A Tribuna - A crise do PT pode ter alguma origem na raiz marxista do partido? Criou-se o mito de que José Dirceu fez o que fez por ser "stalinista". Faz sentido?

OT - “Olha, o PT não tem nem nunca teve raiz marxista. Para dizer a verdade, acho que poucos petistas estudaram Marx a fundo, e o Dirceu, que você cita, não é um deles. O pobre Marx não pode ser responsabilizado pelo autoritarismo petista, pelo menos disto ele está livre. Dirceu tem uma personalidade autoritária e é um centralizador, o que faz lembrar as práticas stalinistas.

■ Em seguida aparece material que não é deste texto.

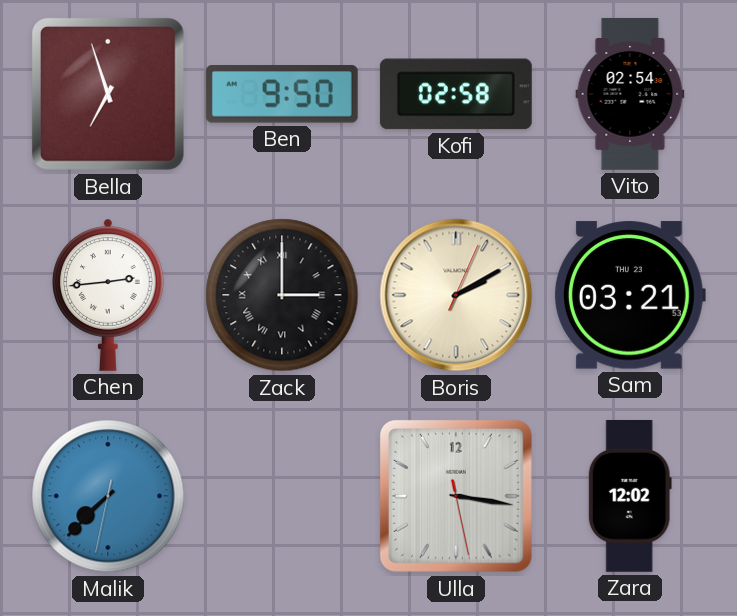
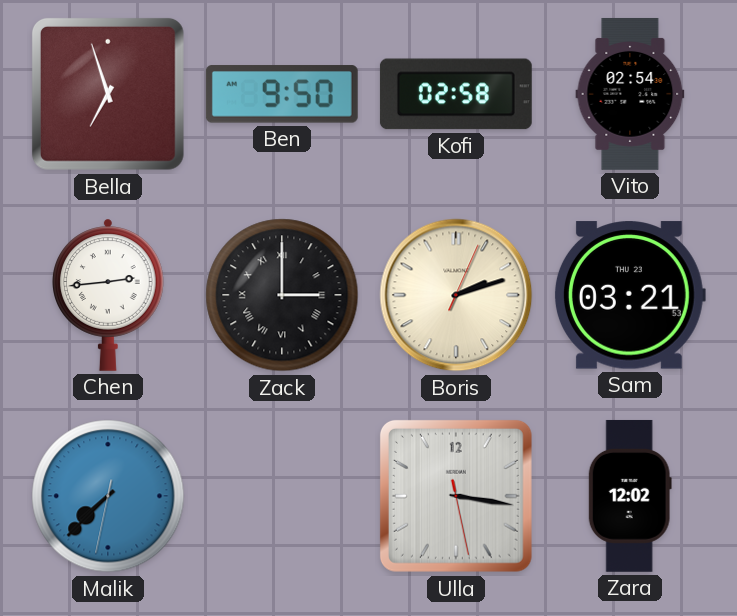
Boris: 2:10 -> 2:12
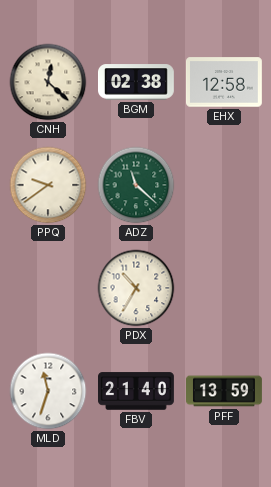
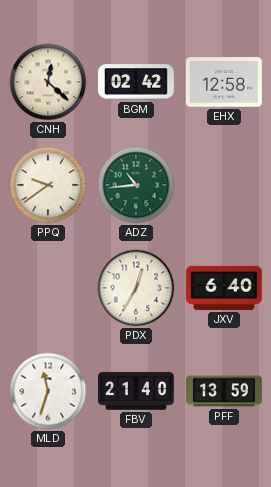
BGM: 02:38 -> 02:42
ADZ: 11:22 -> 10:44
PDX: 10:35 -> 12:35
JXV: none -> 6:40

Se pudesse, certamente seria um ditador como seu amigo Fidel Castro. Mas ainda bem que já estamos livres desse personagem, espero que por muito tempo.”

A Tribuna - Como foi inaugurar a aplicação da lei de imprensa para blogs?OT - “Publiquei em meu blog (http://otambosi.blogspot.com) uma resenha do professor e amigo Roberto Romano, da Unicamp, sobre o livro "Formação do império americano", de Moniz Bandeira, que foi publicada também na revista Primeira Leitura, de São Paulo. O autor do livro não gostou da resenha, achando-a injuriosa, e surpreendeu-me com uma representação, por meio de um escritório de advocacia com várias filiais internacionais, pedindo "direito de resposta" com base na Lei de Imprensa (o famoso entulho autoritário, de l967). Ouvi amigos ligados ao Direito e achei melhor publicar a resposta, coisa que, aliás, teria feito por um simples pedido do professor Moniz, contra quem nada tenho. A Primeira Leitura não publicou nem publicará (segundo artigo do diretor, Reinaldo Azevedo, no site da revista) a resposta, preferindo que Moniz vá até o fim, já que tomou esta "atitude truculenta" (palavras do Reinaldo). Veja bem, se é inédito o uso da vetusta Lei de Imprensa contra um blog, mais ainda é usá-la a pretexto de uma resenha. Resenha de livro é análise e crítica de idéias e argumentos, não ataque a pessoas. Trata-se de um conflito de idéias e interpretações, que nada tem a ver com a Lei de Imprensa. Acho o episódio lamentável, ainda mais por ter partido também de um professor. Moniz aposentou-se na UNB e hoje mora na Alemanha - foi certamente através do blog que tomou conhecimento do texto do Romano, já que a PL não disponibiliza o material da revista na internet, embora mantenha um site, com o mesmo nome, de atualização diária.”